Negotiations concluded on new trans-Pacific trade deal: MTI

Eleven countries have officially concluded negotiations on a new trade pact after the United States dropped out of the Trans Pacific Partnership last year.

SINGAPORE: Eleven countries have officially concluded negotiations on a new trade pact after the United States dropped out of the Trans Pacific Partnership last year. 

All parties will now work towards signing the agreement by early March this year, said Singapore's Ministry of Trade and Industry (MTI) on Tuesday (Jan 23). 

Details of the new trade pact, called the Comprehensive and Progressive Agreement for Trans-Pacific Partnership (CPTPP), were finalised after a two-day meeting that ended on Tuesday in Tokyo. 

It was attended by senior officials from the 11 countries involved - Australia, Brunei, Canada, Chile, Japan, Malaysia, Mexico, New Zealand, Peru, Singapore and Vietnam. 

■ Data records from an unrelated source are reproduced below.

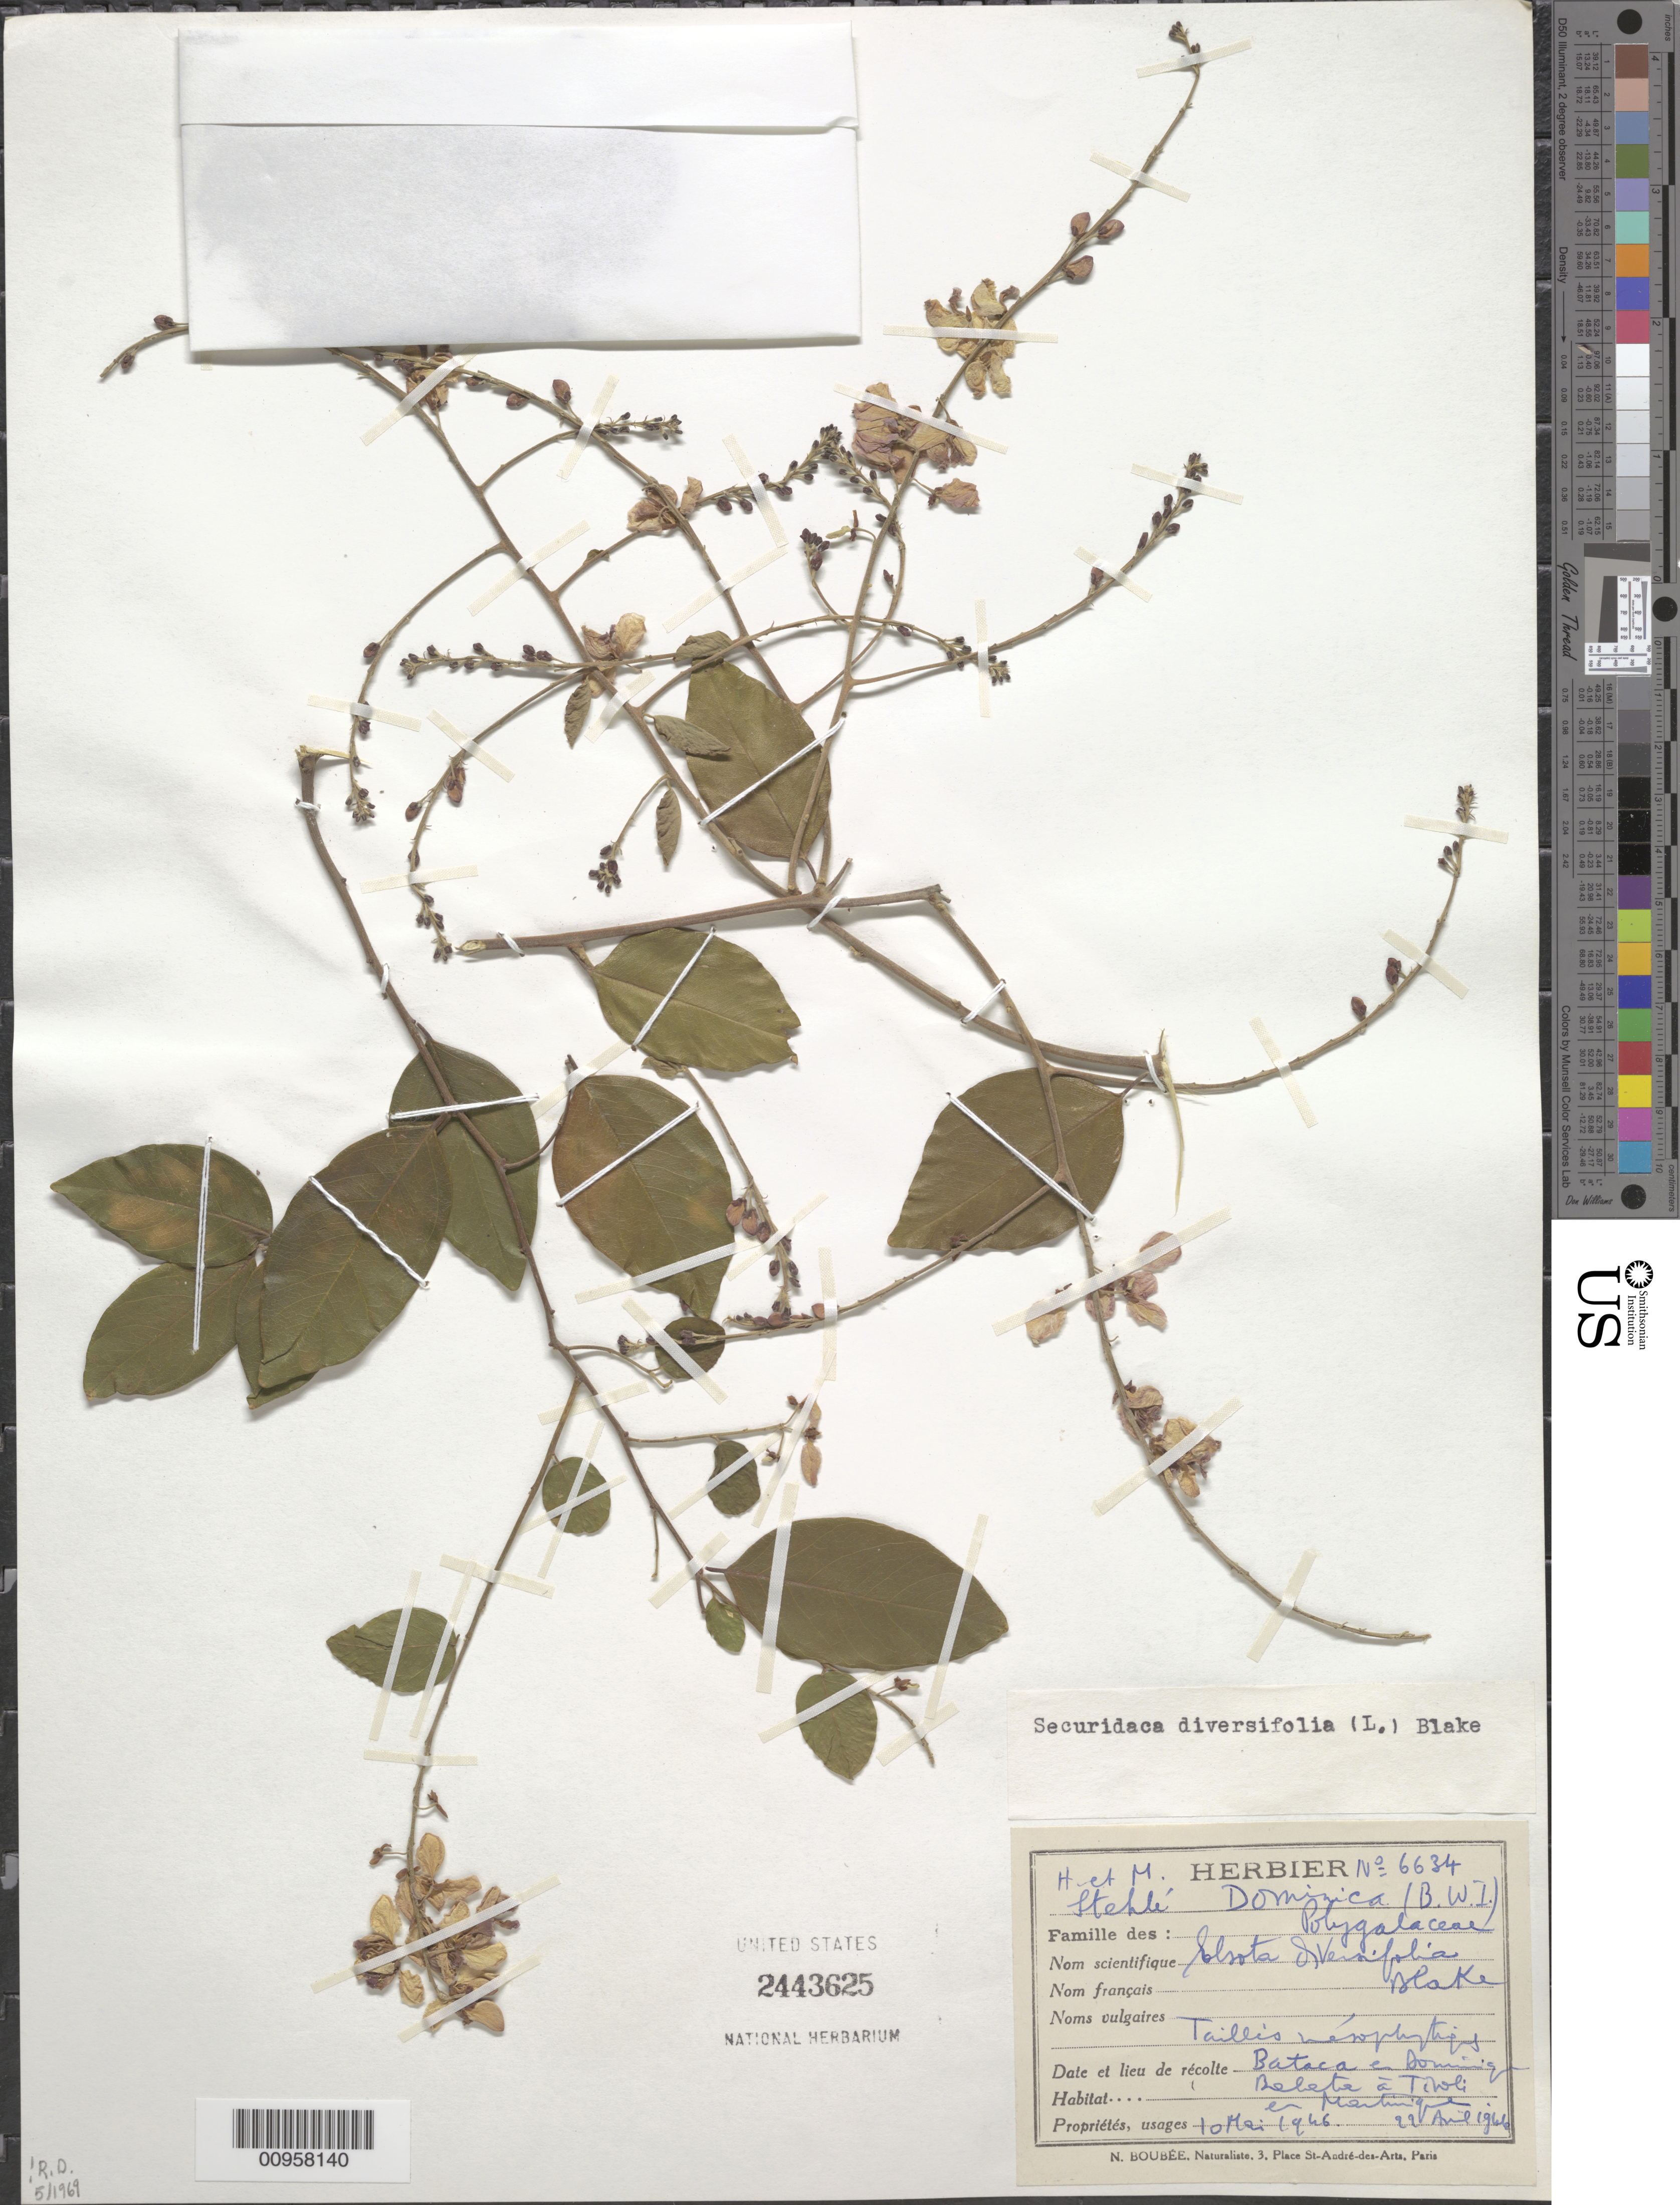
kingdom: Plantae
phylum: Tracheophyta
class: Magnoliopsida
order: Fabales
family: Polygalaceae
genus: Securidaca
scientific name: Securidaca diversifolia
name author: (L.) S.F. Blake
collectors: H. Stehlé & M. Stehlé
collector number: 6634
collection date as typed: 10 May 1946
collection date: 1946-05-10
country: Dominica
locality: Bataca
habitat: Tailles mésophytique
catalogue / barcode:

This followed an earlier round of meetings in Da Nang, Vietnam in November last year, when ministers agreed on core elements of the CPTPP that would incorporate all commitments from the original TPP, except for a limited number of provisions suspended temporarily.

However, sticking points remained, such as Canada's insistence on protection of its cultural industries such as movies, TV and music.

At this round of meetings in Tokyo, officials resolved the oustanding issues, finalised the list of suspended provisions and completed the legal verification of the agreement, MTI said. "With that, negotiations on the CPTPP have been concluded," the ministry added.

Minister for Trade and Industry (Trade) Lim Hng Kiang said Singapore is "pleased by the good outcome on the CPTPP". 

"We have made significant efforts to uphold the spirit and substance of the original Agreement, while maintaining its high ambition and overall balance," he said. 

"The CPTPP will enhance trade among countries in the Asia-Pacific, resulting in more seamless flows of goods, services, and investment regionally.

"Singapore companies will gain from the substantial elimination of tariffs and non-tariff barriers for goods, improved access for service suppliers in a wide range of sectors, greater facilitation of investments, and improved access to government procurement contracts," Mr Lim added.